▶ Directions for this task
Reproduce the items below, substituting "Wohnen & Leben" for "Wohnen & Einrichten" and leaving every other part unchanged.

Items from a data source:
= = = =

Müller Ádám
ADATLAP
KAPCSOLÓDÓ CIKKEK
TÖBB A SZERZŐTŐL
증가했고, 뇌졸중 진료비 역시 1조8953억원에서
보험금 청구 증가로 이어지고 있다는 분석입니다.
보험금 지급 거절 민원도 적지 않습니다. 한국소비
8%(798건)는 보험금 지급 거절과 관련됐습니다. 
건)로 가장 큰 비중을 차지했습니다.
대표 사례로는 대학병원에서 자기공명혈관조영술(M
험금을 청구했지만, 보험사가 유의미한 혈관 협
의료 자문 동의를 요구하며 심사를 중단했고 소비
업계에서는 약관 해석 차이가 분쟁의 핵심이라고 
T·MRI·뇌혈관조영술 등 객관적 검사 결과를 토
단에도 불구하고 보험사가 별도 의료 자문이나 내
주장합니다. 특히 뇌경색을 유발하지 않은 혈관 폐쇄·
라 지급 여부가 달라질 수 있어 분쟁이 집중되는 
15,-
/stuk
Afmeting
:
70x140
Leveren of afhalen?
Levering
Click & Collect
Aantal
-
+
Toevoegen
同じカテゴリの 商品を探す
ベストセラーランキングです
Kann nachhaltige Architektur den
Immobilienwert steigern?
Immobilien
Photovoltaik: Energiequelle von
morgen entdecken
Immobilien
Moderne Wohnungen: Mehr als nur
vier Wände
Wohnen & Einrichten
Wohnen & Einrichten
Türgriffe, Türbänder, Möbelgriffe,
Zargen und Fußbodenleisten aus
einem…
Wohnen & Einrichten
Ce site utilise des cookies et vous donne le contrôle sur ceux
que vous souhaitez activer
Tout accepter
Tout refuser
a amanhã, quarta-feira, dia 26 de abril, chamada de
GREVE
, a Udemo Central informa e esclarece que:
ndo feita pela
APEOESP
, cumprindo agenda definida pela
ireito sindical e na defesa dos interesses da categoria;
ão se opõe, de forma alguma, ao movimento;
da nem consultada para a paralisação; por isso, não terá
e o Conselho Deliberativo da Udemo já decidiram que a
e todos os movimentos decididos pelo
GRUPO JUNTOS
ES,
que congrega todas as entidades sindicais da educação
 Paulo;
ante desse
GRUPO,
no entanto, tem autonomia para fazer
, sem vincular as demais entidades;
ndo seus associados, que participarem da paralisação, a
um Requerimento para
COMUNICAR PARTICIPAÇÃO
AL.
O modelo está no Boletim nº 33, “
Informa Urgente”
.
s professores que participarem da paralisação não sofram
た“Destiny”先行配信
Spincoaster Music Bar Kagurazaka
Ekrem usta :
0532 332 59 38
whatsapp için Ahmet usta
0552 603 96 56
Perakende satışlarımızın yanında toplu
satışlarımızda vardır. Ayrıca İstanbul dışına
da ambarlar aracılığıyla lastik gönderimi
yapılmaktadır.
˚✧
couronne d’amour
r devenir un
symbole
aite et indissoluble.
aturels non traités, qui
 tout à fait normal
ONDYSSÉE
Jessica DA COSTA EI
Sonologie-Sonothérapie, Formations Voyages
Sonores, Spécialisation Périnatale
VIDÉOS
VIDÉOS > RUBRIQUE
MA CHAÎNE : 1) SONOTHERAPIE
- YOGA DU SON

= = = =

▶ Expected answer
Müller Ádám
ADATLAP
KAPCSOLÓDÓ CIKKEK
TÖBB A SZERZŐTŐL
증가했고, 뇌졸중 진료비 역시 1조8953억원에서
보험금 청구 증가로 이어지고 있다는 분석입니다.
보험금 지급 거절 민원도 적지 않습니다. 한국소비
8%(798건)는 보험금 지급 거절과 관련됐습니다. 
건)로 가장 큰 비중을 차지했습니다.
대표 사례로는 대학병원에서 자기공명혈관조영술(M
험금을 청구했지만, 보험사가 유의미한 혈관 협
의료 자문 동의를 요구하며 심사를 중단했고 소비
업계에서는 약관 해석 차이가 분쟁의 핵심이라고 
T·MRI·뇌혈관조영술 등 객관적 검사 결과를 토
단에도 불구하고 보험사가 별도 의료 자문이나 내
주장합니다. 특히 뇌경색을 유발하지 않은 혈관 폐쇄·
라 지급 여부가 달라질 수 있어 분쟁이 집중되는 
15,-
/stuk
Afmeting
:
70x140
Leveren of afhalen?
Levering
Click & Collect
Aantal
-
+
Toevoegen
同じカテゴリの 商品を探す
ベストセラーランキングです
Kann nachhaltige Architektur den
Immobilienwert steigern?
Immobilien
Photovoltaik: Energiequelle von
morgen entdecken
Immobilien
Moderne Wohnungen: Mehr als nur
vier Wände
Wohnen & Leben
Wohnen & Leben
Türgriffe, Türbänder, Möbelgriffe,
Zargen und Fußbodenleisten aus
einem…
Wohnen & Leben
Ce site utilise des cookies et vous donne le contrôle sur ceux
que vous souhaitez activer
Tout accepter
Tout refuser
a amanhã, quarta-feira, dia 26 de abril, chamada de
GREVE
, a Udemo Central informa e esclarece que:
ndo feita pela
APEOESP
, cumprindo agenda definida pela
ireito sindical e na defesa dos interesses da categoria;
ão se opõe, de forma alguma, ao movimento;
da nem consultada para a paralisação; por isso, não terá
e o Conselho Deliberativo da Udemo já decidiram que a
e todos os movimentos decididos pelo
GRUPO JUNTOS
ES,
que congrega todas as entidades sindicais da educação
 Paulo;
ante desse
GRUPO,
no entanto, tem autonomia para fazer
, sem vincular as demais entidades;
ndo seus associados, que participarem da paralisação, a
um Requerimento para
COMUNICAR PARTICIPAÇÃO
AL.
O modelo está no Boletim nº 33, “
Informa Urgente”
.
s professores que participarem da paralisação não sofram
た“Destiny”先行配信
Spincoaster Music Bar Kagurazaka
Ekrem usta :
0532 332 59 38
whatsapp için Ahmet usta
0552 603 96 56
Perakende satışlarımızın yanında toplu
satışlarımızda vardır. Ayrıca İstanbul dışına
da ambarlar aracılığıyla lastik gönderimi
yapılmaktadır.
˚✧
couronne d’amour
r devenir un
symbole
aite et indissoluble.
aturels non traités, qui
 tout à fait normal
ONDYSSÉE
Jessica DA COSTA EI
Sonologie-Sonothérapie, Formations Voyages
Sonores, Spécialisation Périnatale
VIDÉOS
VIDÉOS > RUBRIQUE
MA CHAÎNE : 1) SONOTHERAPIE
- YOGA DU SON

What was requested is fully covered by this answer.